▸ Passage provided
------------------------
Why comparing two equal persian word does not return 0?

Asked 20/2, 2013 at 15:30 Answered 8/6, 2020 at 9:57

Solved c#.net vb.net cultureinfo culture

We have two same letter 'ی' and 'ي' which the first came as main letter after windows seven.
Back to old XP we had the second one as main.
Now the inputs I get is determined as different if one client is on windows XP and the other on windows seven.
I have also tried to use Persian culture with no success.
Am I missing anything ?
EDIT : Had to change the words for better understanding.. now they look similar.

foreach (CompareOptions i in Enum.GetValues(new CompareOptions().GetType()).OfType<CompareOptions>()) 
    Console.WriteLine( string.Compare("محسنين", "محسنین", new CultureInfo("fa-ir"), i) + "\t : " + i );

Outputs :

-1       : None
-1       : IgnoreCase
-1       : IgnoreNonSpace
-1       : IgnoreSymbols
-1       : IgnoreKanaType
-1       : IgnoreWidth
1        : OrdinalIgnoreCase
-1       : StringSort
130      : Ordinal

Thermion answered 20/2, 2013 at 15:30 Comment(8)
------------------------
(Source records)
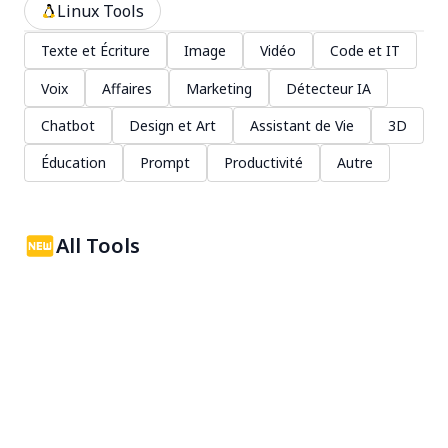
Linux Tools
Texte et Écriture
Image
Vidéo
Code et IT
Voix
Affaires
Marketing
Détecteur IA
Chatbot
Design et Art
Assistant de Vie
3D
Éducation
Prompt
Productivité
Autre
All Tools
------------------------
▸ To do
A - Using the thread on comparing Persian words, decide whether each statement agrees with it: (i) the first of the two letters became the main letter after Windows Seven; (ii) using the Persian culture resolved the mismatch; (iii) the words in the question were changed so that they look similar. Answer yes or no for each, quoting the deciding words.
B - In the thread on comparing Persian words, what value does the comparison return with the Ordinal option?

▸ Answers to the tasks
A -
(i) Yes: "which the first came as main letter after windows seven."
(ii) No: "I have also tried to use Persian culture with no success."
(iii) Yes: "Had to change the words for better understanding.. now they look similar."

B - 130